Affordable Health Care Act

The Affordable Care Act, or "Obamacare," is the name given to the Patient Protection and Affordable Care Act (PPACA), a landmark piece of legislation passed by Congress in 2010. The goal of the Affordable Care Act (ACA) was to increase the availability of health insurance and access to the health care system for millions of American citizens. Despite this goal, and the implementation of the ACA in 2014, Congressional Republicans have made numerous attempts to repeal it.
The Affordable Care Act was a major part of Barack Obama's campaign in 2008, an attempt to reform the expensive health care system that saw numerous Americans unable to afford insurance. The details of the ACA have two main ways in which insurance coverage is increased: expanding Medicaid eligibility to individuals at or below 138% of the poverty line, and creating a series of state-based insurance exchanges where people can purchase lower cost health insurance. Further, individuals with "preexisting conditions" cannot be denied health insurance coverage.

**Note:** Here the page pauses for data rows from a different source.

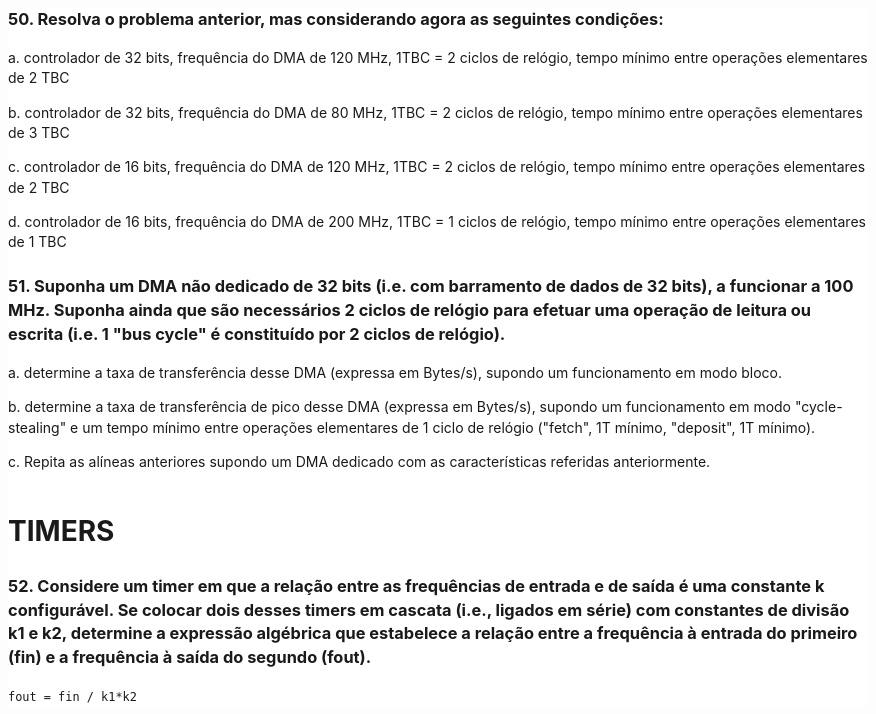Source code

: ### 50. Resolva o problema anterior, mas considerando agora as seguintes condições:

a. controlador de 32 bits, frequência do DMA de 120 MHz, 1TBC = 2 ciclos de relógio, tempo mínimo entre operações elementares de 2 TBC
```
```
b. controlador de 32 bits, frequência do DMA de 80 MHz, 1TBC = 2 ciclos de relógio, tempo mínimo entre operações elementares de 3 TBC
```
```
c. controlador de 16 bits, frequência do DMA de 120 MHz, 1TBC = 2 ciclos de relógio, tempo mínimo entre operações elementares de 2 TBC
```
```
d. controlador de 16 bits, frequência do DMA de 200 MHz, 1TBC = 1 ciclos de relógio, tempo mínimo entre operações elementares de 1 TBC
```
```


### 51. Suponha um DMA não dedicado de 32 bits (i.e. com barramento de dados de 32 bits), a funcionar a 100 MHz. Suponha ainda que são necessários 2 ciclos de relógio para efetuar uma operação de leitura ou escrita (i.e. 1 "bus cycle" é constituído por 2 ciclos de relógio).

a. determine a taxa de transferência desse DMA (expressa em Bytes/s), supondo um funcionamento em modo bloco.
```
```

b. determine a taxa de transferência de pico desse DMA (expressa em Bytes/s), supondo um funcionamento em modo "cycle-stealing" e um tempo mínimo entre operações elementares de 1 ciclo de relógio ("fetch", 1T mínimo, "deposit", 1T mínimo).
```
```

c. Repita as alíneas anteriores supondo um DMA dedicado com as características referidas anteriormente.
```
```

# TIMERS

### 52. Considere um timer em que a relação entre as frequências de entrada e de saída é uma constante k configurável. Se colocar dois desses timers em cascata (i.e., ligados em série) com constantes de divisão k1 e k2, determine a expressão algébrica que estabelece a relação entre a frequência à entrada do primeiro (fin) e a frequência à saída do segundo (fout). 

```
fout = fin / k1*k2
```
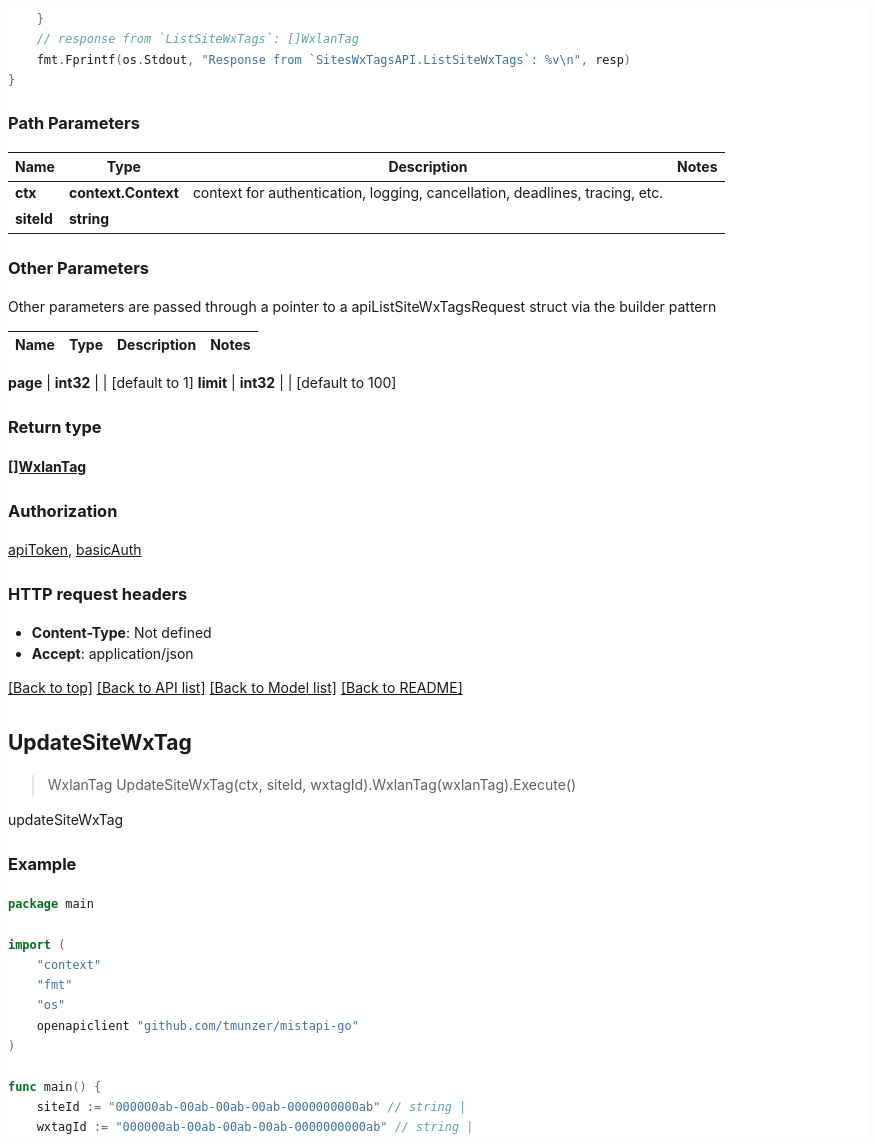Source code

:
 ```go
	}
	// response from `ListSiteWxTags`: []WxlanTag
	fmt.Fprintf(os.Stdout, "Response from `SitesWxTagsAPI.ListSiteWxTags`: %v\n", resp)
}
```

### Path Parameters


Name | Type | Description  | Notes
------------- | ------------- | ------------- | -------------
**ctx** | **context.Context** | context for authentication, logging, cancellation, deadlines, tracing, etc.
**siteId** | **string** |  | 

### Other Parameters

Other parameters are passed through a pointer to a apiListSiteWxTagsRequest struct via the builder pattern


Name | Type | Description  | Notes
------------- | ------------- | ------------- | -------------

 **page** | **int32** |  | [default to 1]
 **limit** | **int32** |  | [default to 100]

### Return type

[**[]WxlanTag**](WxlanTag.md)

### Authorization

[apiToken](../README.md#apiToken), [basicAuth](../README.md#basicAuth)

### HTTP request headers

- **Content-Type**: Not defined
- **Accept**: application/json

[[Back to top]](#) [[Back to API list]](../README.md#documentation-for-api-endpoints)
[[Back to Model list]](../README.md#documentation-for-models)
[[Back to README]](../README.md)


## UpdateSiteWxTag

> WxlanTag UpdateSiteWxTag(ctx, siteId, wxtagId).WxlanTag(wxlanTag).Execute()

updateSiteWxTag



### Example

```go
package main

import (
	"context"
	"fmt"
	"os"
	openapiclient "github.com/tmunzer/mistapi-go"
)

func main() {
	siteId := "000000ab-00ab-00ab-00ab-0000000000ab" // string | 
	wxtagId := "000000ab-00ab-00ab-00ab-0000000000ab" // string | 
```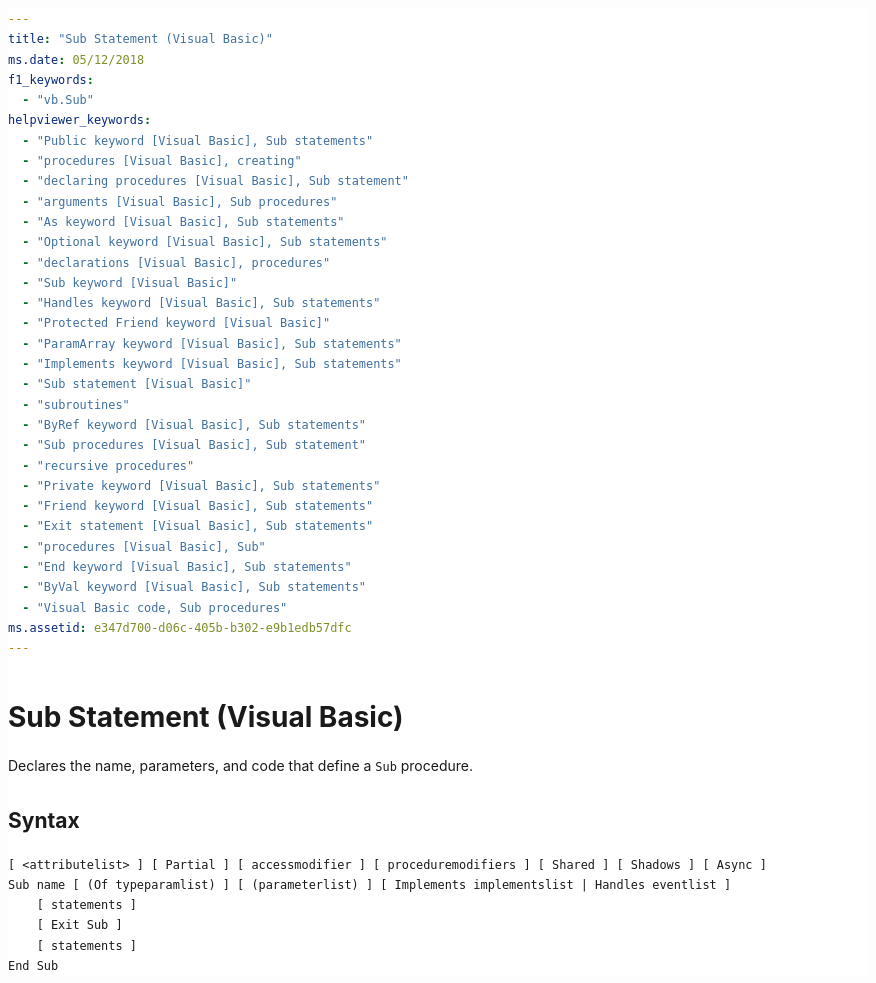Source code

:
 ```yaml
---
title: "Sub Statement (Visual Basic)"
ms.date: 05/12/2018
f1_keywords:
  - "vb.Sub"
helpviewer_keywords:
  - "Public keyword [Visual Basic], Sub statements"
  - "procedures [Visual Basic], creating"
  - "declaring procedures [Visual Basic], Sub statement"
  - "arguments [Visual Basic], Sub procedures"
  - "As keyword [Visual Basic], Sub statements"
  - "Optional keyword [Visual Basic], Sub statements"
  - "declarations [Visual Basic], procedures"
  - "Sub keyword [Visual Basic]"
  - "Handles keyword [Visual Basic], Sub statements"
  - "Protected Friend keyword [Visual Basic]"
  - "ParamArray keyword [Visual Basic], Sub statements"
  - "Implements keyword [Visual Basic], Sub statements"
  - "Sub statement [Visual Basic]"
  - "subroutines"
  - "ByRef keyword [Visual Basic], Sub statements"
  - "Sub procedures [Visual Basic], Sub statement"
  - "recursive procedures"
  - "Private keyword [Visual Basic], Sub statements"
  - "Friend keyword [Visual Basic], Sub statements"
  - "Exit statement [Visual Basic], Sub statements"
  - "procedures [Visual Basic], Sub"
  - "End keyword [Visual Basic], Sub statements"
  - "ByVal keyword [Visual Basic], Sub statements"
  - "Visual Basic code, Sub procedures"
ms.assetid: e347d700-d06c-405b-b302-e9b1edb57dfc
---
```

# Sub Statement (Visual Basic)

Declares the name, parameters, and code that define a `Sub` procedure.

## Syntax

```
[ <attributelist> ] [ Partial ] [ accessmodifier ] [ proceduremodifiers ] [ Shared ] [ Shadows ] [ Async ]
Sub name [ (Of typeparamlist) ] [ (parameterlist) ] [ Implements implementslist | Handles eventlist ]
    [ statements ]
    [ Exit Sub ]
    [ statements ]
End Sub
```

The term "Obamacare" was originally created as a pejorative term. Many opponents labeled the Affordable Care Act as similar to socialism. However, President Obama later co-opted the term, seeing the ACA as a major achievement of his administration. In 2012, the U.S. Supreme Court ruled that the individual mandate portion of the ACA was indeed constitutional, paving the way for its implementation in January 2014.